8:02: Clinical trials
It’s incumbent upon us to create not only the most novel and cutting-edge clinical trials, but also to find the appropriate trial for each patient, to think of each patient as an individual entity and not a statistic. There’s a reason that I never quote statistics when I’m in the clinic. I use them all the time in my laboratory research, because it becomes essential. And in the laboratory, I might be studying a million cells or a billion cells, and so we’re obligated to count them and to try to use statistics to understand the result.
8:37: Ignoring the statistics
When I’m in the room with a patient, I’m dealing with one person, and for them, whatever we come up with is either going to be 100% or 0%. So I start out by taking all the statistics and throwing them out the window, and then you examine the person in front of you. You look at them as a human being.
9:00: The high-risk clinic
One of the really fantastic programs that’s been longstanding here, and it’s wonderful both for the patients but also for the national and international effort to develop early detection markers, is this high-risk clinic. If you have a one first-degree relative or two first-degree relatives or three, the risk of pancreas cancer actually increases exponentially.
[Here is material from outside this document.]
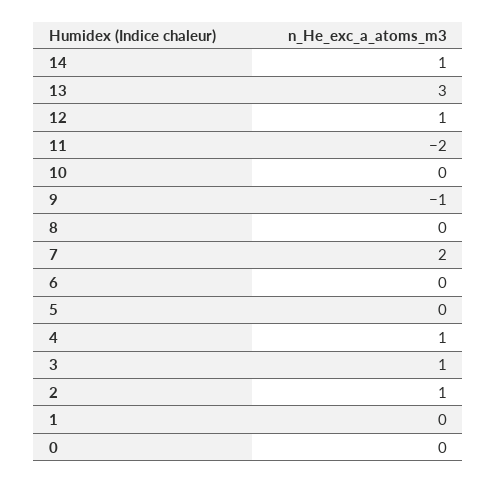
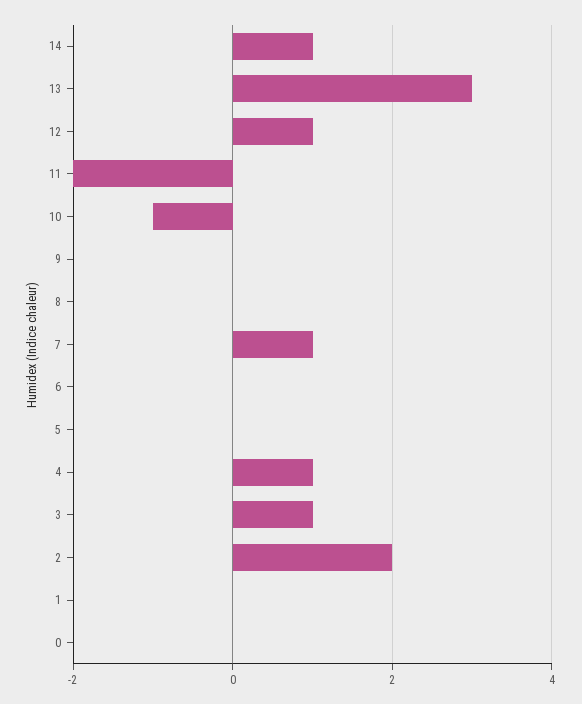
10: 0 -> -1
9: -1 -> 0
7: 2 -> 1
2: 1 -> 2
What we want to do for those people and those families is create a surveillance program. We meet with them every six months. We do a physical exam, we take a detailed history, and if there’s anything that seems slightly off, we will do a CAT scan or an endoscopic study at a much earlier time point than we might otherwise. And we also draw blood samples. Now, here’s the beauty of that study. A small subset of those patients, inevitably will develop pancreas cancer. And on those patients first, we will likely have caught it earlier because we’ve been following them so closely. But we’ll also have their blood samples from one year before the diagnosis and two years and five years. Now we can go back to those blood samples and ask what’s different there. That’s where we’re going to find the marker because we’ve enriched for, we’ve selected for the patients that are most likely to have those markers.